#### What is needed:
Extract each line below that contains the string "dashed".

#### Records for this exercise:
——

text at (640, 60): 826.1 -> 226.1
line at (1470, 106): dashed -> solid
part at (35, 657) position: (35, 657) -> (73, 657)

——

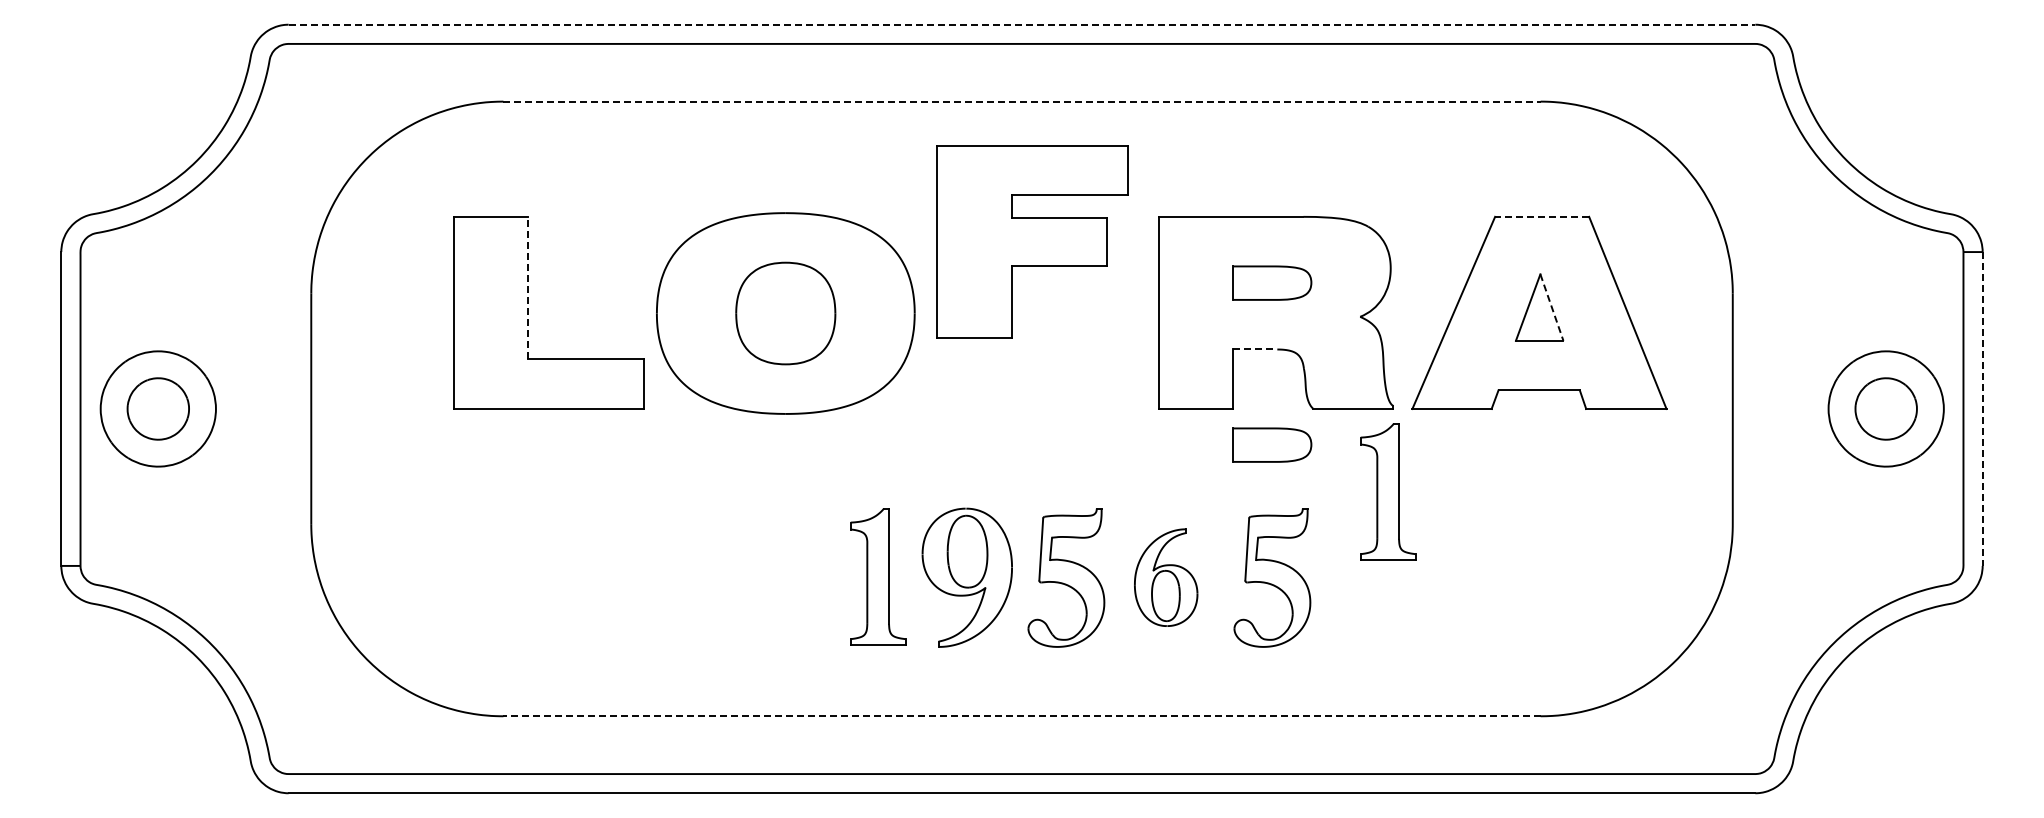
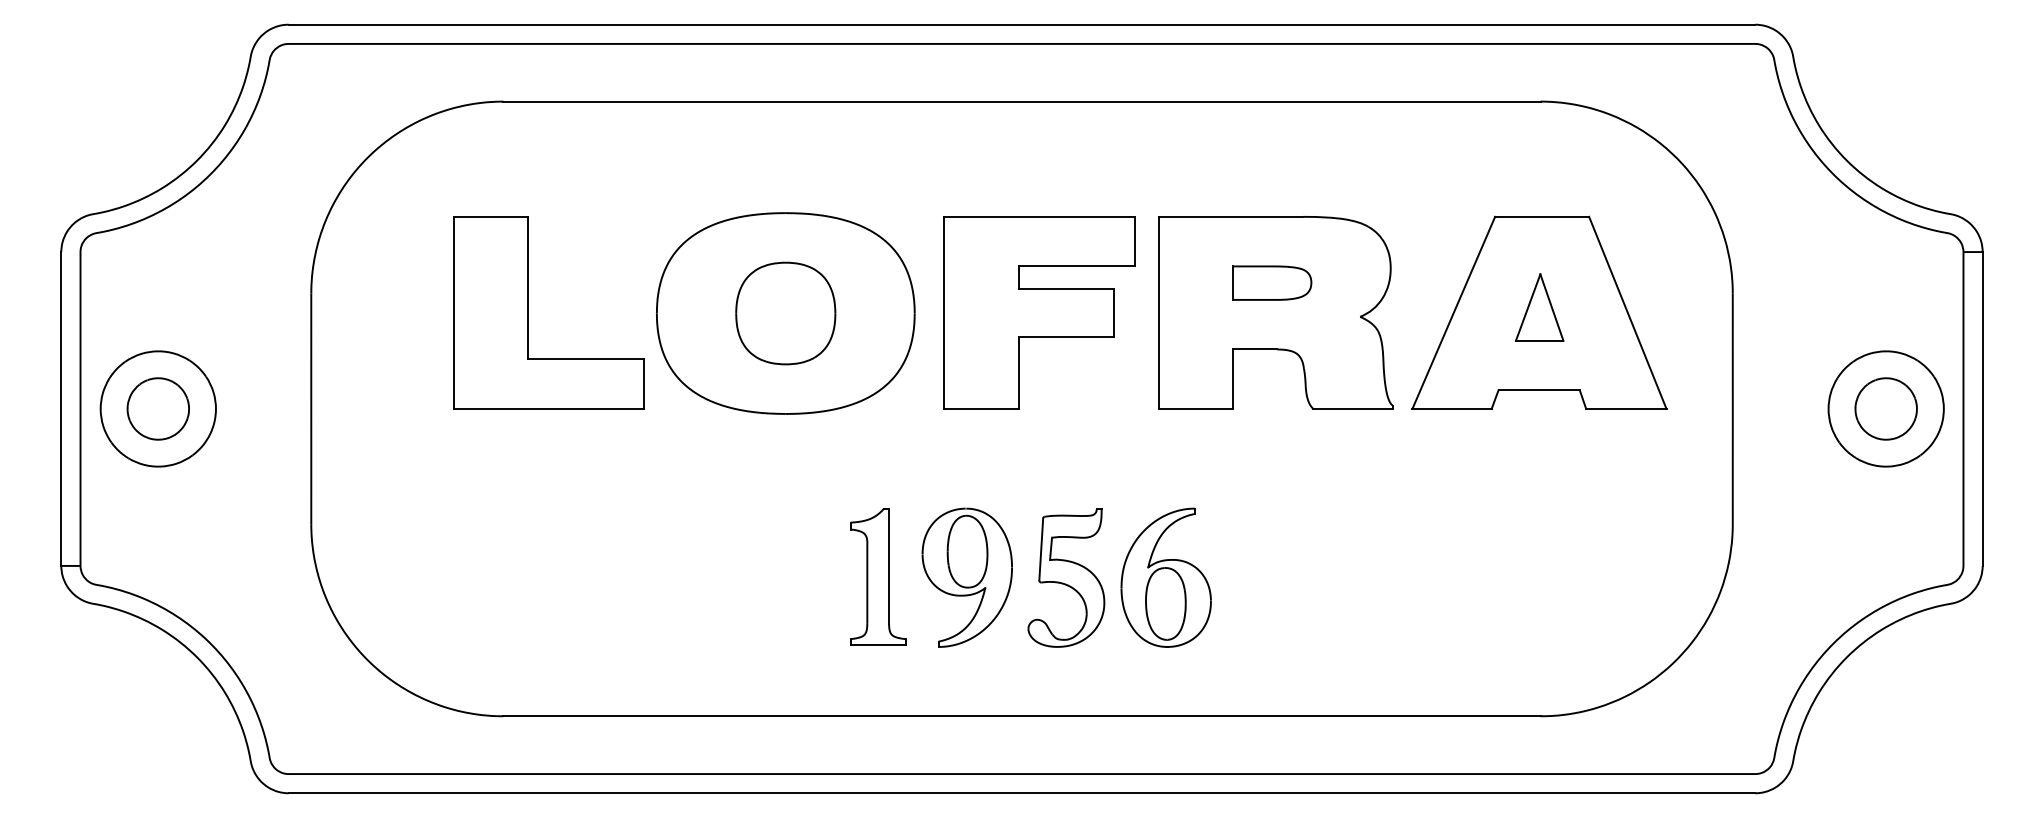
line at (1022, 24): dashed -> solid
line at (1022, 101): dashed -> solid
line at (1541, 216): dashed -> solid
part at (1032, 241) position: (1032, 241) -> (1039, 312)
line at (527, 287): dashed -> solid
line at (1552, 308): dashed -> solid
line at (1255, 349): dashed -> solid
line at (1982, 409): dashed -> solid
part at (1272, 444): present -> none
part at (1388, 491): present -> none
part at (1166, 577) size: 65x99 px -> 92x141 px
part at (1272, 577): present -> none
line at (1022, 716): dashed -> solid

——

#### Result of the task:
line at (1470, 106): dashed -> solid
line at (1022, 24): dashed -> solid
line at (1022, 101): dashed -> solid
line at (1541, 216): dashed -> solid
line at (527, 287): dashed -> solid
line at (1552, 308): dashed -> solid
line at (1255, 349): dashed -> solid
line at (1982, 409): dashed -> solid
line at (1022, 716): dashed -> solid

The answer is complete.